Graham apologizes again for '72 remarks

First explanation's brevity angered Jewish groups

March 17, 2002|By NEW YORK TIMES NEWS SERVICE

It seemed impossible, when H.R. Haldeman's White House diaries came out in 1994, that the Rev. Billy Graham could have joined with President Richard M. Nixon in discussing the "total Jewish domination of the media." Or that Graham could have said the nation's problem lies with "satanic Jews," as Haldeman recorded.

Graham's reputation as a healer and bridge-builder was so at odds with Haldeman's account that Jewish groups paid little attention, especially because he denied the remarks so strongly.

That was the end of the story, it seemed, until two weeks ago, when the tape of that 1972 conversation in the Oval Office was made public by the National Archives.
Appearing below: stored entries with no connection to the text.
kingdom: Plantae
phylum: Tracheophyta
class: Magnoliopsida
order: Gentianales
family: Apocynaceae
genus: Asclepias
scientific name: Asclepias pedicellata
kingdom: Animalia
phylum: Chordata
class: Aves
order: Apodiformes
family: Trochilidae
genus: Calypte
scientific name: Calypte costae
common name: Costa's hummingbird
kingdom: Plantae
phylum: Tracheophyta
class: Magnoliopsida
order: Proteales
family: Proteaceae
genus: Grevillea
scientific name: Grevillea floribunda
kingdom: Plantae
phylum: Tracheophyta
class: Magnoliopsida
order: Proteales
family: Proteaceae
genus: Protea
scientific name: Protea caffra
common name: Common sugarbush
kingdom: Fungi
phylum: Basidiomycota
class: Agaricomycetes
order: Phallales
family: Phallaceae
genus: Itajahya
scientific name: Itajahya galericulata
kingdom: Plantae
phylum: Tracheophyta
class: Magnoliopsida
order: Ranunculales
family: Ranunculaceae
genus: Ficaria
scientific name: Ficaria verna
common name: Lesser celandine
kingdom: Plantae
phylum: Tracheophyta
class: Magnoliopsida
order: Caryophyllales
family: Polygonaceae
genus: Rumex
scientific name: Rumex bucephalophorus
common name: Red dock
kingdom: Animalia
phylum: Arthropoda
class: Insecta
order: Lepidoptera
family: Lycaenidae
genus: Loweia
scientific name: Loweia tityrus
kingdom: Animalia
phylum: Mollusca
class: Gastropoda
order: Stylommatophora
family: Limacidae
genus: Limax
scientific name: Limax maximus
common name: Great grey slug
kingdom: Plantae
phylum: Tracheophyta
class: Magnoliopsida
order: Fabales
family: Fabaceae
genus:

Graham's voice is unmistakable on the tape, denigrating Jews in terms far stronger than the Haldeman accounts.

Graham quickly issued a four-sentence apology, but he did not acknowledge making the statements and said he had no memory of the conversation, which took place Feb. 1, 1972.

The brevity of the apology and Graham's refusal to discuss the matter further angered many of the Jewish groups that counted Graham as a friend among evangelical Christians. Some Jewish leaders suggested that Graham had hidden anti-Semitic views.

Yesterday, Graham's organization issued a longer apology, in which Graham acknowledged making the statements but repudiated them.

"I don't ever recall having those feelings about any group, especially the Jews, and I certainly do not have them now," he said. "My remarks did not reflect my love for the Jewish people. I humbly ask the Jewish community to reflect on my actions on behalf of Jews over the years that contradict my words in the Oval Office that day."